START DATA

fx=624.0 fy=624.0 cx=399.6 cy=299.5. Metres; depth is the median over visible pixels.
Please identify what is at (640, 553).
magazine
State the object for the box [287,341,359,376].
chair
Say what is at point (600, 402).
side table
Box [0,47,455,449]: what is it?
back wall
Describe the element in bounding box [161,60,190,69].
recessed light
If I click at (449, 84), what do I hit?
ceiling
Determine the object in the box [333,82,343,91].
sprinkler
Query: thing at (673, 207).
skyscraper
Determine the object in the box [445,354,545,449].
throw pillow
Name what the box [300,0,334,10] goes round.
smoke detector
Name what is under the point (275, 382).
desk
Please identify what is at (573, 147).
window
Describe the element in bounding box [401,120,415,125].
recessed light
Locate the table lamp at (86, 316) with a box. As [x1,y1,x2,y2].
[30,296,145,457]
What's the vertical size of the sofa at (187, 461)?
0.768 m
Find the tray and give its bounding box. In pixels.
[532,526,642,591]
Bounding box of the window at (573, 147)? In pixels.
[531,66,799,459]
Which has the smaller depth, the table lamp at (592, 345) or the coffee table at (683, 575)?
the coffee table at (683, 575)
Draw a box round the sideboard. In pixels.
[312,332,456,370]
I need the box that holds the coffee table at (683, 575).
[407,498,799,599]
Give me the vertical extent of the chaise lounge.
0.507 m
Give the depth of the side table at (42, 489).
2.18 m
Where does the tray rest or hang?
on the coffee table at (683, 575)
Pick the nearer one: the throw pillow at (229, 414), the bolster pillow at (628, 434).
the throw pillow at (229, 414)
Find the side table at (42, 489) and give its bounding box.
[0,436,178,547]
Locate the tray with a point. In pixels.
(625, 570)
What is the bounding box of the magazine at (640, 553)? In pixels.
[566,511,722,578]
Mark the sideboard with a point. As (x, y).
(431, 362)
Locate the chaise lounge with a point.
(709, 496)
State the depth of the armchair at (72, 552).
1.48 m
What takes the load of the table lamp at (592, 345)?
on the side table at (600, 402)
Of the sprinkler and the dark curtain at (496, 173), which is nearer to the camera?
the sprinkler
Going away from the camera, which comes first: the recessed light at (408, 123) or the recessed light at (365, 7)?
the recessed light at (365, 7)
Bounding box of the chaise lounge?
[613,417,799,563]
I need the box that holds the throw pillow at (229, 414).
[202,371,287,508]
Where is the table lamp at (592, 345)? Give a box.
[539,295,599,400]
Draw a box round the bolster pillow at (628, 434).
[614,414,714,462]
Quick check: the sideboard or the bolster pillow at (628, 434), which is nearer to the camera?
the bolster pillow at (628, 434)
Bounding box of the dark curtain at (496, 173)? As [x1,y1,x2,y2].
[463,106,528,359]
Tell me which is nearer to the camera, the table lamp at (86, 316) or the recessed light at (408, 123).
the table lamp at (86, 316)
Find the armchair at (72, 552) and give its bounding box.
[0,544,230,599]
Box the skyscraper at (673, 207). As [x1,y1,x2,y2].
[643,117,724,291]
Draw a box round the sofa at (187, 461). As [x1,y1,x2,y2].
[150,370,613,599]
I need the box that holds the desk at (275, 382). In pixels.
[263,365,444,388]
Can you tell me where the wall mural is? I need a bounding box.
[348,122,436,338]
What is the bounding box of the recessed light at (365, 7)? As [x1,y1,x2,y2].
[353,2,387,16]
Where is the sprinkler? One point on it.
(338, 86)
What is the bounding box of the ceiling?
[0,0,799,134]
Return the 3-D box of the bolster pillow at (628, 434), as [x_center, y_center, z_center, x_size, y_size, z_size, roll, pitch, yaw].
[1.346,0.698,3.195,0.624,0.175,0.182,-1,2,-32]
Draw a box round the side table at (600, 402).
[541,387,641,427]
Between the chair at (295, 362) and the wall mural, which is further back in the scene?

END DATA

Every record above needs to be returned in full, exactly.

▸ **SOLVED PROBLEM**
fx=624.0 fy=624.0 cx=399.6 cy=299.5. Metres; depth is the median over visible pixels.
Please identify what is at (640, 553).
magazine
State the object for the box [287,341,359,376].
chair
Say what is at point (600, 402).
side table
Box [0,47,455,449]: what is it?
back wall
Describe the element in bounding box [161,60,190,69].
recessed light
If I click at (449, 84), what do I hit?
ceiling
Determine the object in the box [333,82,343,91].
sprinkler
Query: thing at (673, 207).
skyscraper
Determine the object in the box [445,354,545,449].
throw pillow
Name what the box [300,0,334,10] goes round.
smoke detector
Name what is under the point (275, 382).
desk
Please identify what is at (573, 147).
window
Describe the element in bounding box [401,120,415,125].
recessed light
Locate the table lamp at (86, 316) with a box. As [x1,y1,x2,y2].
[30,296,145,457]
What's the vertical size of the sofa at (187, 461)?
0.768 m
Find the tray and give its bounding box. In pixels.
[532,526,642,591]
Bounding box of the window at (573, 147)? In pixels.
[531,66,799,459]
Which has the smaller depth, the table lamp at (592, 345) or the coffee table at (683, 575)?
the coffee table at (683, 575)
Draw a box round the sideboard. In pixels.
[312,332,456,370]
I need the box that holds the coffee table at (683, 575).
[407,498,799,599]
Give me the vertical extent of the chaise lounge.
0.507 m
Give the depth of the side table at (42, 489).
2.18 m
Where does the tray rest or hang?
on the coffee table at (683, 575)
Pick the nearer one: the throw pillow at (229, 414), the bolster pillow at (628, 434).
the throw pillow at (229, 414)
Find the side table at (42, 489) and give its bounding box.
[0,436,178,547]
Locate the tray with a point. In pixels.
(625, 570)
What is the bounding box of the magazine at (640, 553)? In pixels.
[566,511,722,578]
Mark the sideboard with a point. As (x, y).
(431, 362)
Locate the chaise lounge with a point.
(709, 496)
State the depth of the armchair at (72, 552).
1.48 m
What takes the load of the table lamp at (592, 345)?
on the side table at (600, 402)
Of the sprinkler and the dark curtain at (496, 173), which is nearer to the camera?
the sprinkler
Going away from the camera, which comes first: the recessed light at (408, 123) or the recessed light at (365, 7)?
the recessed light at (365, 7)
Bounding box of the chaise lounge?
[613,417,799,563]
I need the box that holds the throw pillow at (229, 414).
[202,371,287,508]
Where is the table lamp at (592, 345)? Give a box.
[539,295,599,400]
Draw a box round the bolster pillow at (628, 434).
[614,414,714,462]
Quick check: the sideboard or the bolster pillow at (628, 434), which is nearer to the camera?
the bolster pillow at (628, 434)
Bounding box of the dark curtain at (496, 173)? As [x1,y1,x2,y2].
[463,106,528,359]
Tell me which is nearer to the camera, the table lamp at (86, 316) or the recessed light at (408, 123).
the table lamp at (86, 316)
Find the armchair at (72, 552) and give its bounding box.
[0,544,230,599]
Box the skyscraper at (673, 207). As [x1,y1,x2,y2].
[643,117,724,291]
Draw a box round the sofa at (187, 461). As [x1,y1,x2,y2].
[150,370,613,599]
I need the box that holds the desk at (275, 382). In pixels.
[263,365,444,388]
Can you tell me where the wall mural is? I need a bounding box.
[348,122,436,338]
What is the bounding box of the recessed light at (365, 7)? As [x1,y1,x2,y2].
[353,2,387,16]
Where is the sprinkler? One point on it.
(338, 86)
What is the bounding box of the ceiling?
[0,0,799,134]
Return the 3-D box of the bolster pillow at (628, 434), as [x_center, y_center, z_center, x_size, y_size, z_size, roll, pitch, yaw].
[1.346,0.698,3.195,0.624,0.175,0.182,-1,2,-32]
Draw a box round the side table at (600, 402).
[541,387,641,427]
Between the chair at (295, 362) and the wall mural, which is further back in the scene?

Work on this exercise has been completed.